Cytokine production in the senescence mouse model. Levels of (A) IFN-γ; (B) IL-6; (C) TNF-α were determined in the thymus, serum and small intestinal fluid from mice at different ages (21, 28, 45, 90 and 180 days). Thymocytes were in vitro stimulated with the probiotic bacterium (B) or the probiotic cell wall (W), and the cytokines (IFN-γ, IL-6 and TNF-α) were determined in the supernatant collected after 24 h of incubation. Data were shown as mean ± SD of 3 independent experiments with 3 mice per group.

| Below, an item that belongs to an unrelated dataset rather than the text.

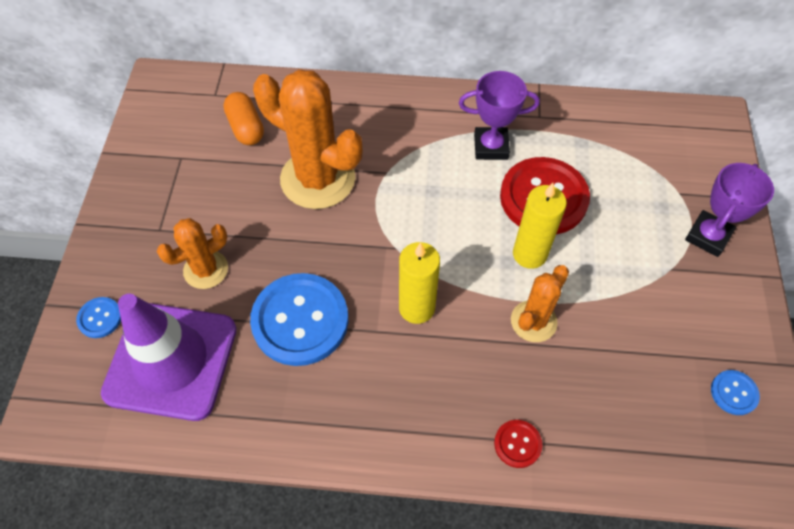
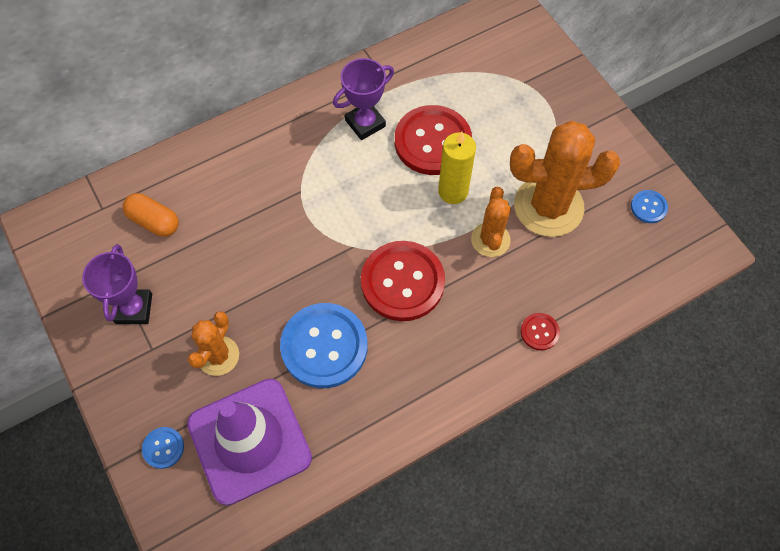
camera: 35 degrees left, 5 degrees up
orange cactus [253,69,362,209] -> orange cactus moved to [510,121,620,237]
yellow candle [399,242,440,324] -> red button [361,241,445,321]
purple trophy [685,163,774,257] -> purple trophy moved to [82,244,152,324]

One-way ANOVA with Tukey’s correction for multiple comparisons. * p < 0.05; ** p < 0.01; *** p < 0.001; **** p < 0.0001.

Figure 7

IL-10 and IL-12 production in the senescence animal model. Levels of: (A) IL-10 and (B) IL-12 were determined in the thymus, serum and small intestinal fluid from mice at different ages (21, 28, 45, 90 and 180 days). Thymocytes were in vitro stimulated with the probiotic bacterium (B) or the probiotic cell wall (W), and the cytokines (IL-10 and IL-12) were determined in the supernatant after 24 h of incubation. Data were shown as mean ± SD of 3 independent experiments with 3 mice per group. One-way ANOVA with Tukey’s correction for multiple comparisons * p < 0.05; ** p < 0.01; *** p < 0.001; **** p < 0.0001.

Figure 8

IL-3 and IL-7 levels in thymocytes from obese and old mice. The production of IL-3 (A) and IL-7 (B) of thymus cells was determined in the thymocyte culture supernatant from normal control (NC) and obese control (OC) mice. In senescent mice, IL-3 (C) and IL-7 (D) were determined in the thymocyte supernatant from mice at different ages (21, 28, 45, 90 and 180 days). The cell culture was stimulated by the probiotic bacterium (B) or its cell wall (W). Data were shown as mean ± SD of three independent experiments. One-way ANOVA with Tukey’s correction for multiple comparisons * p < 0.05; ** p < 0.01; *** p < 0.001; **** p < 0.0001.